Biomed Pharmacother; 103: 989-1001, 2018 Jul.
Artigo em Inglês | MEDLINE | ID: mdl-29710516
EGb 761 is a standardized natural extract from Ginkgo biloba leaf that has shown neuroprotective effects after ischemic stroke. This study aimed to use magnetic resonance imaging (MRI) to noninvasively evaluate whether EGb 761 promotes neurovascular restoration and axonal remodeling in a rat model of focal cerebral ischemia.
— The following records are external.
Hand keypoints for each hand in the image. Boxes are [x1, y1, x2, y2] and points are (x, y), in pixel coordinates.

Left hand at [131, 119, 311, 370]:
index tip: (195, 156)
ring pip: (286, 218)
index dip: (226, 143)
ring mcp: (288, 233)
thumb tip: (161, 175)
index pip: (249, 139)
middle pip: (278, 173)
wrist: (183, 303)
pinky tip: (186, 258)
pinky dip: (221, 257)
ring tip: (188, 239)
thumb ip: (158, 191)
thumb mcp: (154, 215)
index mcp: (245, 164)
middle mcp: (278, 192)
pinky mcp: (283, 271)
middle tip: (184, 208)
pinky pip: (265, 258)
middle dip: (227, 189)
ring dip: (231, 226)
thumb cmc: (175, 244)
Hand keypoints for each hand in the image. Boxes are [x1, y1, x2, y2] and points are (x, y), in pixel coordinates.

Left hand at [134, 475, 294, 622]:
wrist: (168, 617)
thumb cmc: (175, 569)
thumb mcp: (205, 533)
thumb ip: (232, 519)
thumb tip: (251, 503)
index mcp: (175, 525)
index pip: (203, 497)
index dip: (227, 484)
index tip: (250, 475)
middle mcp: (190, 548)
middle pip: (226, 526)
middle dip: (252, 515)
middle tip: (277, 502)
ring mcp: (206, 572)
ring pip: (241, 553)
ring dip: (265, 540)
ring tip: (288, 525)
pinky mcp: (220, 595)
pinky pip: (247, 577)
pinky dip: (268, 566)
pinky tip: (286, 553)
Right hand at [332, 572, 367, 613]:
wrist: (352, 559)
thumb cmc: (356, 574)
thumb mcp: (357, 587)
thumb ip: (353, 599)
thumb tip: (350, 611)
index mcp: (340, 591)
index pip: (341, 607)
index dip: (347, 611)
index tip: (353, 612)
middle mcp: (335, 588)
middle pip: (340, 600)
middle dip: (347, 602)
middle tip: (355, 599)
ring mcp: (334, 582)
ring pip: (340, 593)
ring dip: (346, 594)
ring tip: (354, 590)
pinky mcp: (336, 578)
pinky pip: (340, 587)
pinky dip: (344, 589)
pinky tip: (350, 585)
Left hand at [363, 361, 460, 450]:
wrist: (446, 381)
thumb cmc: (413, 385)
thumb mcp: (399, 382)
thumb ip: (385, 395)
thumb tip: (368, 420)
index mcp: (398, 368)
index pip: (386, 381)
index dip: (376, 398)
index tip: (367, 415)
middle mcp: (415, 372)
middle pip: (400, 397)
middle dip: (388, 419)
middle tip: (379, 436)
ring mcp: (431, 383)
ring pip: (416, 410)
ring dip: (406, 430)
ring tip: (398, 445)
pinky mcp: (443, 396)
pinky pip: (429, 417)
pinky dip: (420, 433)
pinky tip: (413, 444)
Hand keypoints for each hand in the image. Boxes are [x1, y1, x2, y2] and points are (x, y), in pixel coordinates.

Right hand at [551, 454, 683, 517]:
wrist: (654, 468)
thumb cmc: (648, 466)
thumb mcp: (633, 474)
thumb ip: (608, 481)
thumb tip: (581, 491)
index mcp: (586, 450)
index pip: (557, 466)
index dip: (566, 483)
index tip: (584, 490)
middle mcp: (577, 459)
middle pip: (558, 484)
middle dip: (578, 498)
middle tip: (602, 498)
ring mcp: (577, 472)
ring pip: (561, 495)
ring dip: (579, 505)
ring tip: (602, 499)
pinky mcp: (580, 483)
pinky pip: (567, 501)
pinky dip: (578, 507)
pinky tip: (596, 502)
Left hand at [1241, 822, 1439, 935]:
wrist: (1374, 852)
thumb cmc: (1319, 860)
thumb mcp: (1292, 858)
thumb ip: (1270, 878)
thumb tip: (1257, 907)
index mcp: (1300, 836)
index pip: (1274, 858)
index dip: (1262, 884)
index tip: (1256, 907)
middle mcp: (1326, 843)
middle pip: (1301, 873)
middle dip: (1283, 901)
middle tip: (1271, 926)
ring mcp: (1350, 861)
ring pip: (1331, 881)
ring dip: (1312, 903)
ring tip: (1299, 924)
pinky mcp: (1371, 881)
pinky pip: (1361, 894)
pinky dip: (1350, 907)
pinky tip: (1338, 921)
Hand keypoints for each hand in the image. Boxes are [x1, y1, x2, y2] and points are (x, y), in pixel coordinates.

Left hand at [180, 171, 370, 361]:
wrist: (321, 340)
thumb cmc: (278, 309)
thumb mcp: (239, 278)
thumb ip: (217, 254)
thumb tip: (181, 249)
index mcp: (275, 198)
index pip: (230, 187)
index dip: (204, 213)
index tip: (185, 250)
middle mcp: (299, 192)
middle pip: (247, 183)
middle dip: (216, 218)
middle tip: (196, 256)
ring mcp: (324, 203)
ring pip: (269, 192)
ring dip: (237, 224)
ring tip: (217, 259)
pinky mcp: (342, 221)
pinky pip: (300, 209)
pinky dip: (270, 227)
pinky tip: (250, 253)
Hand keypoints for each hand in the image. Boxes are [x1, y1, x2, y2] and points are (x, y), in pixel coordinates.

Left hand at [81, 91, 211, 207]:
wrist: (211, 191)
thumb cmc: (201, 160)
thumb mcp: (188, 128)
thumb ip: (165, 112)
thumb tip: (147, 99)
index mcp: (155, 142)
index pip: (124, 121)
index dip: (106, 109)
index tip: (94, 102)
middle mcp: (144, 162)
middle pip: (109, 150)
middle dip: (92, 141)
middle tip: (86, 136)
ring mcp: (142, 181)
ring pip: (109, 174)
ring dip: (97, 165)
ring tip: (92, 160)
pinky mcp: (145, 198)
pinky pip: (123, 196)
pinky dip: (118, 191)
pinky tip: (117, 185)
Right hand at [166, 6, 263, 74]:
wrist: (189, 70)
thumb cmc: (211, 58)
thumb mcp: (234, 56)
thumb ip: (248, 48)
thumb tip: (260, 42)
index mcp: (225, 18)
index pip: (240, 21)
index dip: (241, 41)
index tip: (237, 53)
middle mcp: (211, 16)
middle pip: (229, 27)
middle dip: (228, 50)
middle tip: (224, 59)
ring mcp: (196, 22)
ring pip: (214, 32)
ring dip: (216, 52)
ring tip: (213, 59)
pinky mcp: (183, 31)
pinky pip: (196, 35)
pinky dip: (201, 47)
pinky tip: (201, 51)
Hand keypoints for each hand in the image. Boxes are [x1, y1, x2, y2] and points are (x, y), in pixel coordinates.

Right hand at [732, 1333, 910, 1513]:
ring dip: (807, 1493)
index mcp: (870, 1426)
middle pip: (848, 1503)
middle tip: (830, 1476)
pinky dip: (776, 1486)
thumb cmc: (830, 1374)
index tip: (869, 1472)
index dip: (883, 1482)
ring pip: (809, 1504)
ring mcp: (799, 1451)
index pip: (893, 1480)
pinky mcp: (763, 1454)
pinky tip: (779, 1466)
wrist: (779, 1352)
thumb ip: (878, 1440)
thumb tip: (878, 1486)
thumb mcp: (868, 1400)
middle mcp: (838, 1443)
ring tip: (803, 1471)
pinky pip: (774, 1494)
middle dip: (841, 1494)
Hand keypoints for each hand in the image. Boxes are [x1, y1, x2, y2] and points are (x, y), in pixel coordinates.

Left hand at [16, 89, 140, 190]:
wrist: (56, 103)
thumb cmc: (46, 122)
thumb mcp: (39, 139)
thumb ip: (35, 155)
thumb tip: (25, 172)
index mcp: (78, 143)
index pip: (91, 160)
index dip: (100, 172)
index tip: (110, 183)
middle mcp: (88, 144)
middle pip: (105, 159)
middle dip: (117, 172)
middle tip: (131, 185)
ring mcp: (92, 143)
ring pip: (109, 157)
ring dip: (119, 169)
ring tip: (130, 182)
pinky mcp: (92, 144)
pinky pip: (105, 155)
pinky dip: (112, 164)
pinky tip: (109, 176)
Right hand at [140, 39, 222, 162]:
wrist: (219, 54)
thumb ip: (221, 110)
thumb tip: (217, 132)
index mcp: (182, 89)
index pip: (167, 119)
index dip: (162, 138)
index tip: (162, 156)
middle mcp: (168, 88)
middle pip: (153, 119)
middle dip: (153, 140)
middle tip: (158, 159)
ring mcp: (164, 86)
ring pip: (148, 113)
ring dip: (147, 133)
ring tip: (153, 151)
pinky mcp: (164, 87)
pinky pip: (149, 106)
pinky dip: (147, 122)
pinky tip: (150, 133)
Male Sprague-Dawley rats were subjected to permanent right middle cerebral artery occlusion (MCAO) and treated with EGb 761 (60 mg/kg) or saline intragastrically once daily for 15 days starting 6 h after MCAO. Functional recovery was analyzed using beam walking test. Multi-parametric MRI was applied to examine the alterations of gray-white structures, intracranial vessels, cerebral perfusion and axonal integrity, and followed with histological studies. Furthermore, the protein expression of axonal remodeling related signaling pathways including protein kinase B (AKT)/ glycogen synthase kinase-3ß (GSK-3ß)/ collapsin response mediator protein 2 (CRMP2) and NogoA/NgR were detected by Western blotting analysis. Multi-parametric MRI demonstrated that EGb 761 significantly reduced infarct volume, alleviated gray and white matter damage, and enhanced collateral circulation, cerebral perfusion and axonal remodeling. Histological examinations supported the MRI results. EGb 761 treatment facilitated behavioral recovery and amplified endogenous neurogenesis. Notably, treatment with EGb 761 significantly increased the levels of p-AKT, p-GSK-3ß and decreased the expression of p-CRMP2. In addition, EGb 761 treatment up-regulated the expression of growth associated protein 43 (GAP-43) and suppressed the activation of axonal growth inhibitory molecules NogoA and NgR. These findings indicated that EGb 761 enhanced neurovascular restoration, amplified endogenous neurogenesis and promoted axonal regeneration, which in concert may contribute to gray-white matter reorganization and functional outcome after stroke.